Figure 1. The regulatory role of miRNAs in the production and accumulation of amyloid-beta. Aβ pathogenic peptides are produced by proteolytic cleavage of APP by β-secretase (BACE1) and γ-secretase complex. Aβ peptides formed through the amyloidogenic pathway can aberrantly accumulate in plaques, which are important hallmarks in the pathology of Alzheimer’s disease. MicroRNAs can affect the formation and aggregation of Aβ at different levels. BACE1, beta-site amyloid precursor protein cleaving enzyme; APP, amyloid precursor protein.
Another important hallmark of AD is hyperphosphorylation of tau protein. In a research on miRNA expression analysis in the brain tissues of AD patients compared to the healthy group, miR-125b was found to dramatically increased, and the levels of miR-124 and miR-132 was decreased. miR-125b induces the tau protein phosphorylation and neuronal apoptosis by targeting Forkhead Box Q1 (Liu and Zhang, 2019; IMa et al., 2022). The expression of miR-132 correlated with tau accumulation and cognitive problems in AD. Deficiency in miR-132 increases the expression, the phosphorylation and the accumulation of tau protein. Functionally, miR-132 regulates tau expression by directly targeting its mRNA. Moreover, miR-132 improved cognitive deficits and tau metabolism in AD mice (Smith et al., 2015; El Fatimy et al., 2018). In addition, miR-132 reduces total, phosphorylated, acetylated, and cleaved forms of tau protein involved in tauopathy, improves neurite morphology, and lowers neuronal apoptosis (El Fatimy et al., 2018). Additionally, miR-132 preserves neurons against the amyloid β-peptide (Aβ) accumulation and glutamate stimulation. miR-132 regulates the tau modifiers, acetyltransferase EP300 and kinase GSK3β (El Fatimy et al., 2018). Furthermore, miR-124-3p attenuates tau protein hyperphosphorylation by targeting Caveolin-1 expression and supressing Caveolin-1-PI3K/Akt/GSK3β pathway in AD (Kang et al., 2017). The overexpression of miR-425-5p enhances tau phosphorylation, activates glycogen synthase kinase-3β (GSK-3β), and induces apoptosis via targeting Heat shock protein B8 (HSPB8). This miRNA was up regulated in AD patients and HEK293/tau mutant cells (Yuan et al., 2020). Moreover, microRNA-128 suppressed tau phosphorylation and reduced amyloid beta aggregation via targeting GSK3β, APPBP2, and mTOR in Alzheimer’s disease. Up regulation of miR-128 in the hippocampus of AD mice ameliorated learning and memory deficits, decreased plaque aggregation, and increased autophagy flux (Figure 2; Yuan et al., 2020).

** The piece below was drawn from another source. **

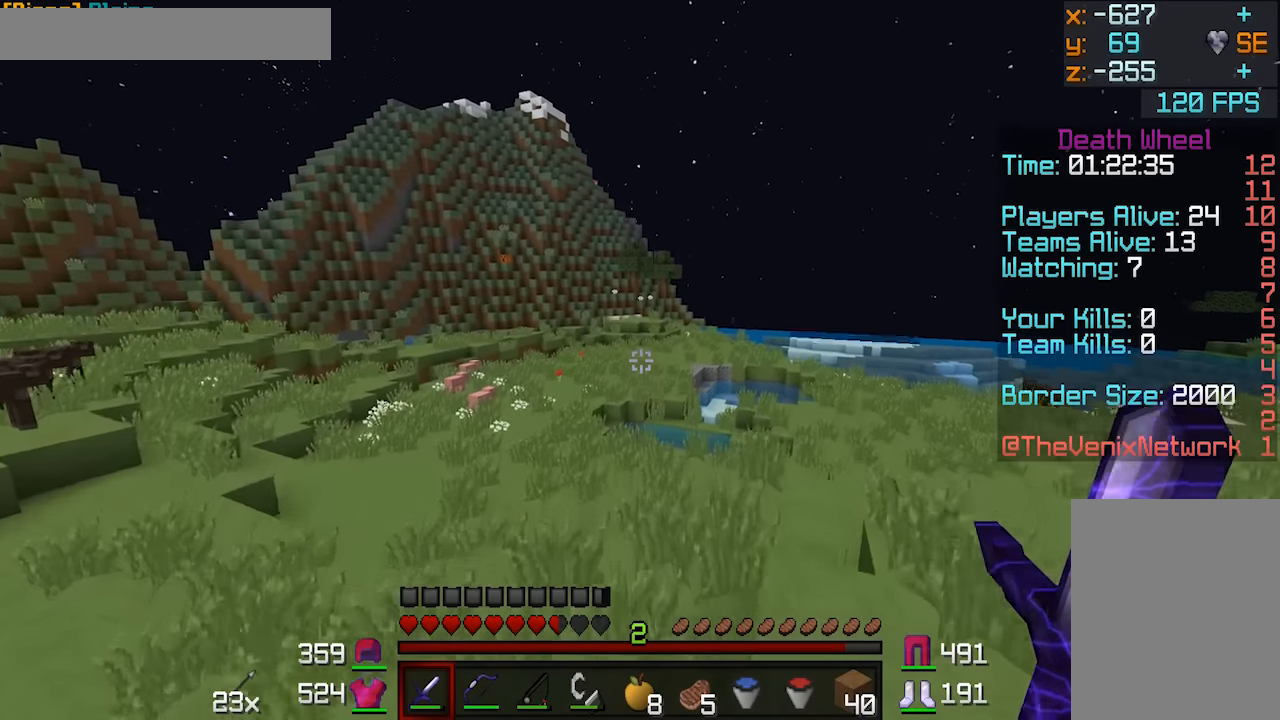
{"keys": ["w"], "mouse": [], "events": []}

Figure 2. The role of miRNA in the formation of neurofibrillary tangles. Tau is a microtubule-associated protein that undergoes hyperphosphorylation in AD pathology. The phosphorylated tau protein is released from the microtubule. This disrupts the structure and integrity of microtubule in the neuron. The aggregation of hyperphosphorylated tau proteins causes the formation of neurofibrillary tangle. MicroRNAs regulate tau hyperphosphorylation and neurofiblirary tangle formation, and contribute to the progression of Alzheimer’s disease.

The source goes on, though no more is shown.